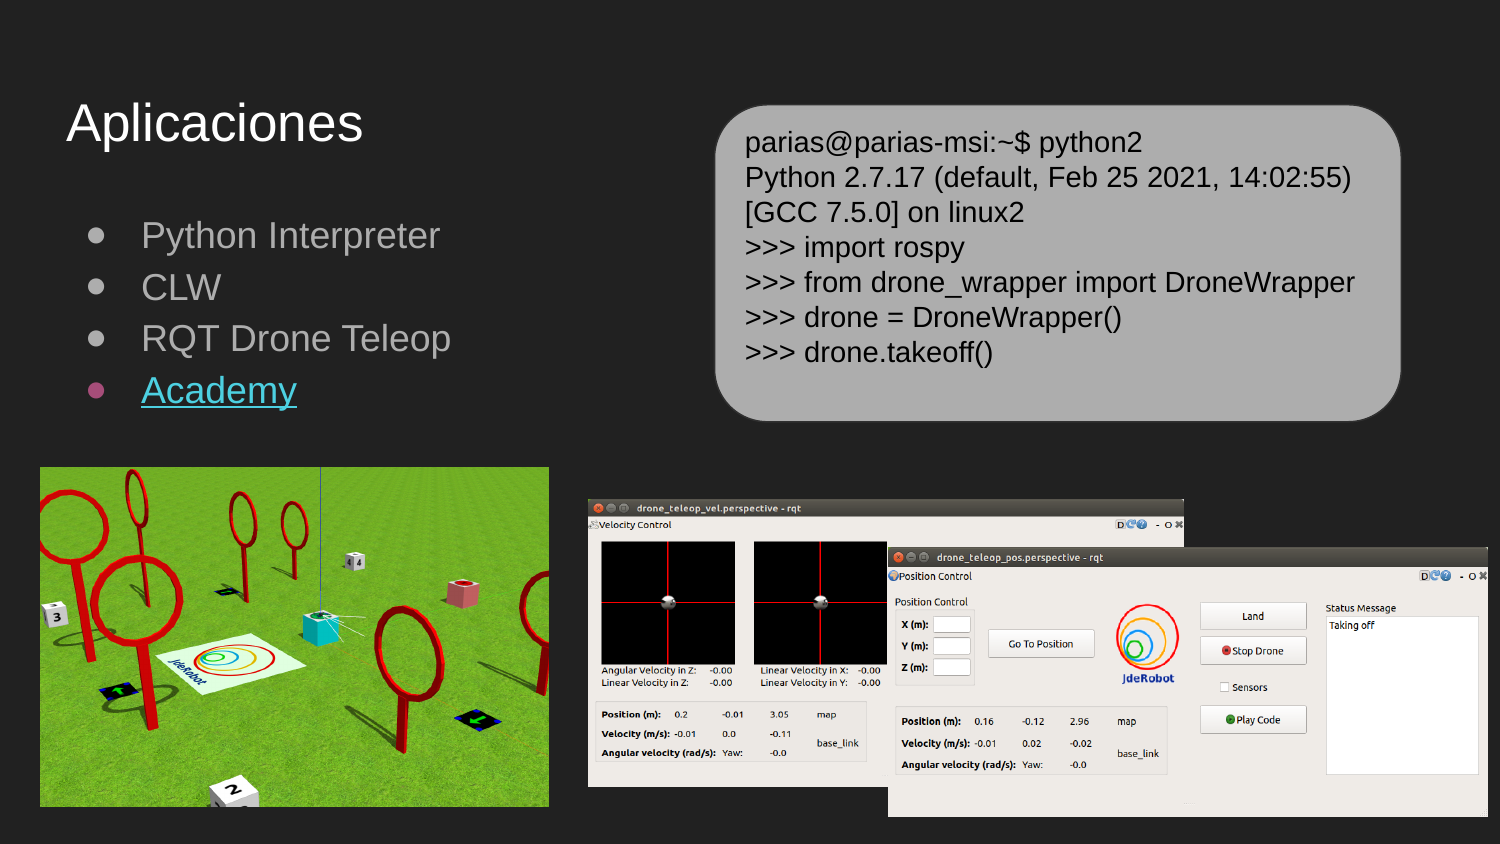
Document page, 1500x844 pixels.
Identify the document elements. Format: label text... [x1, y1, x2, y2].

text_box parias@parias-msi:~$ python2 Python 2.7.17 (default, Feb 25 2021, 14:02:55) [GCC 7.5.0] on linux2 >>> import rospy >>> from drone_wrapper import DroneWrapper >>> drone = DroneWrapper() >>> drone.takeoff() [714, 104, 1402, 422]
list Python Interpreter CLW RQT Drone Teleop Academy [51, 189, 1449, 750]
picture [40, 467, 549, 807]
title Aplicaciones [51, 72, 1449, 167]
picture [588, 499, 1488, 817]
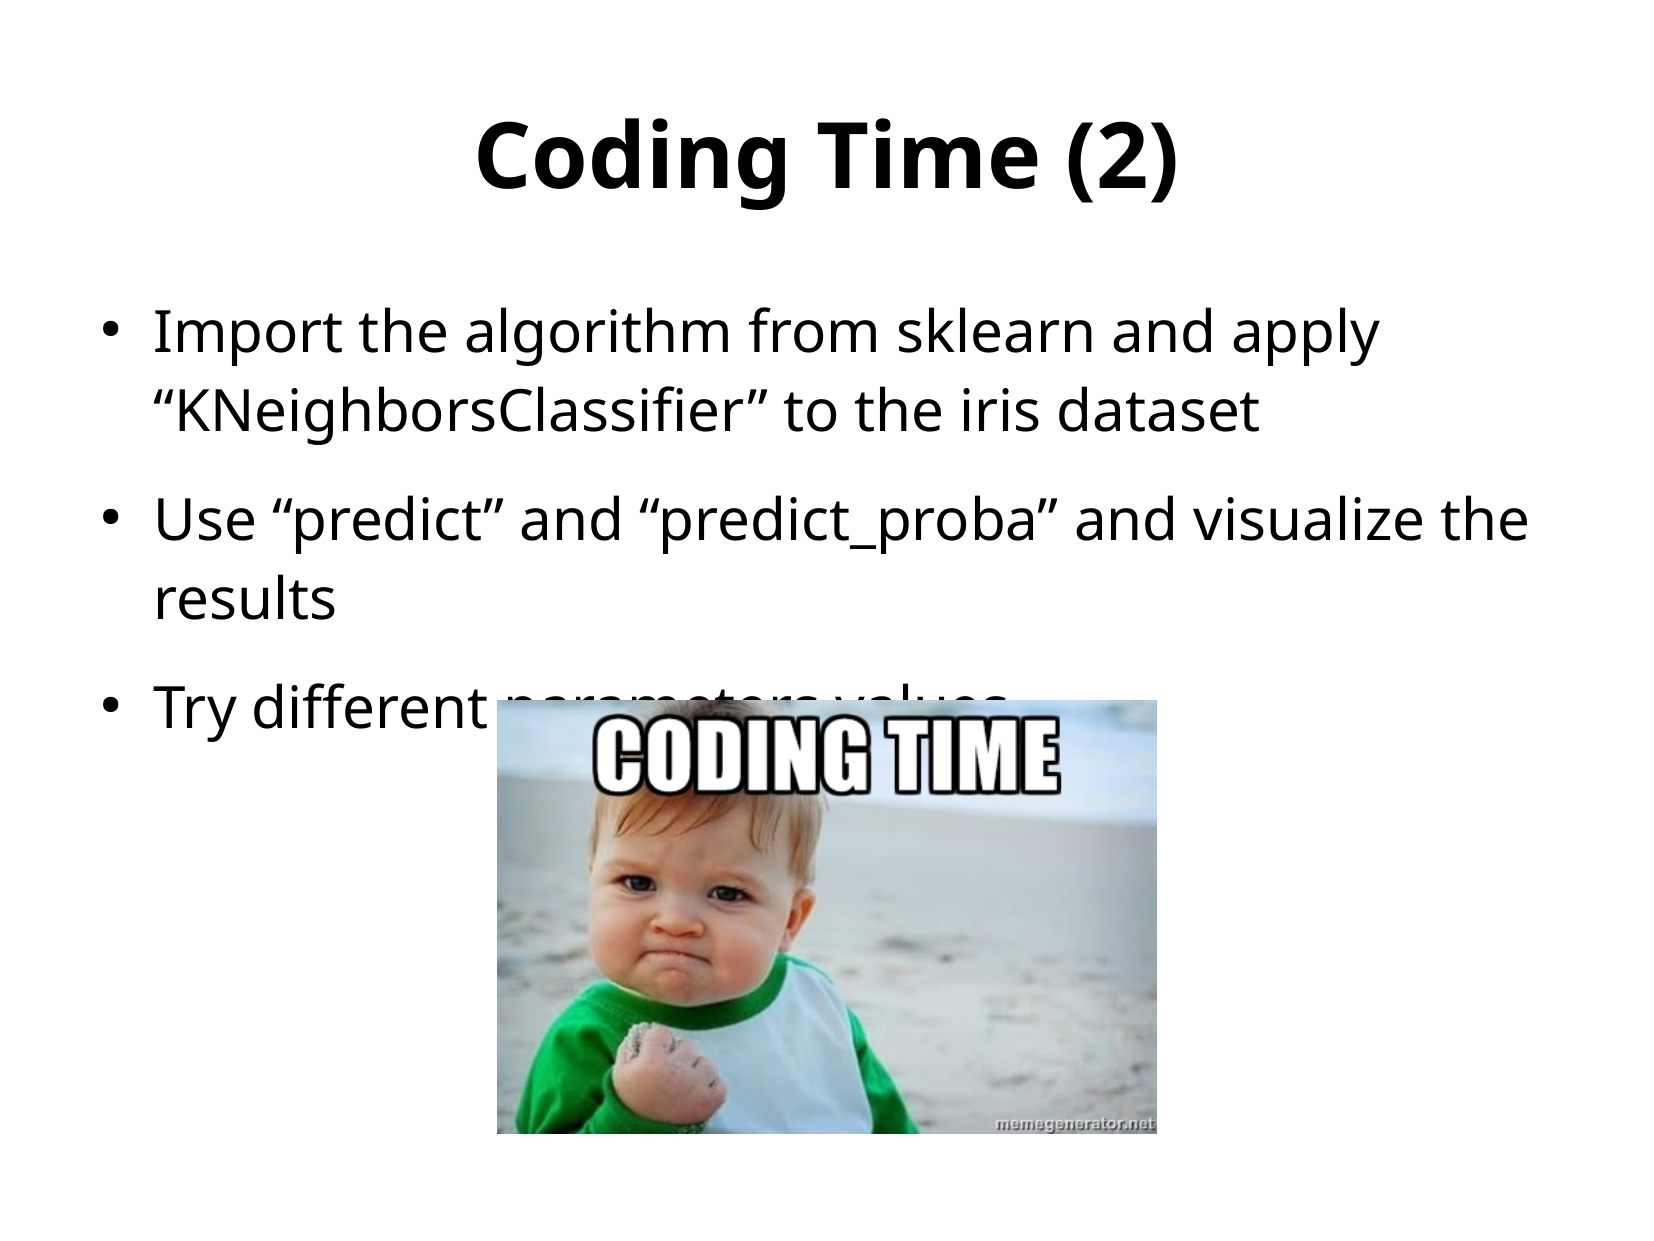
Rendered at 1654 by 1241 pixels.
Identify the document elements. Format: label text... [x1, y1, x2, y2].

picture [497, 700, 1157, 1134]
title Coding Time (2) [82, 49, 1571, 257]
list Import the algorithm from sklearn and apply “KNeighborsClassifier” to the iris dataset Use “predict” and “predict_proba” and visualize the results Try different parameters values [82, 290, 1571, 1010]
==
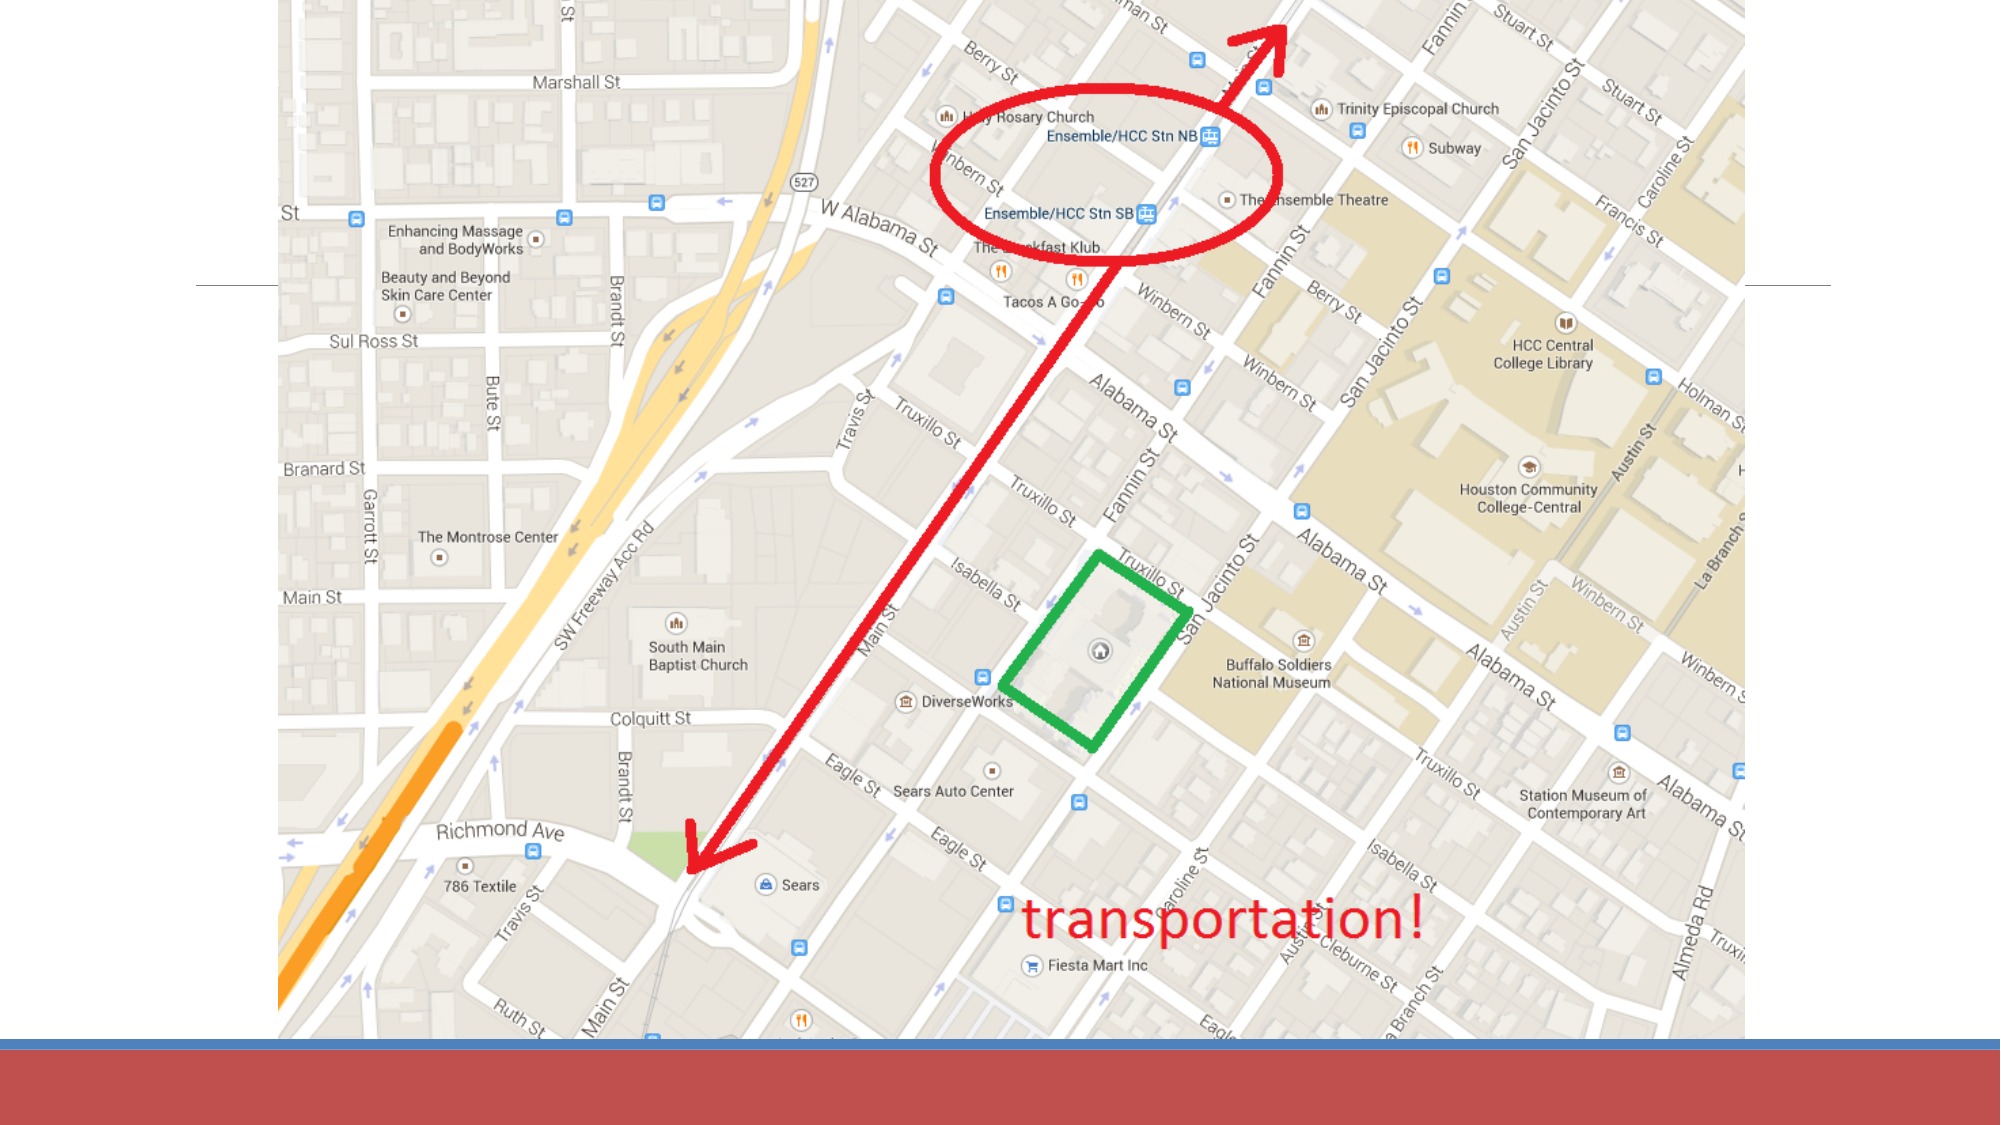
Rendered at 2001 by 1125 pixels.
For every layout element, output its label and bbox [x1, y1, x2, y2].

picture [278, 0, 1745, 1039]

▶ _Task_: Can you copy out, word for word, the lines between the one holding "Rendered at 2001 by 1125 pixels." and the one holding "picture [278, 0, 1745, 1039]", inclusive?

▶ _Response to the task_:
Rendered at 2001 by 1125 pixels.
For every layout element, output its label and bbox [x1, y1, x2, y2].

picture [278, 0, 1745, 1039]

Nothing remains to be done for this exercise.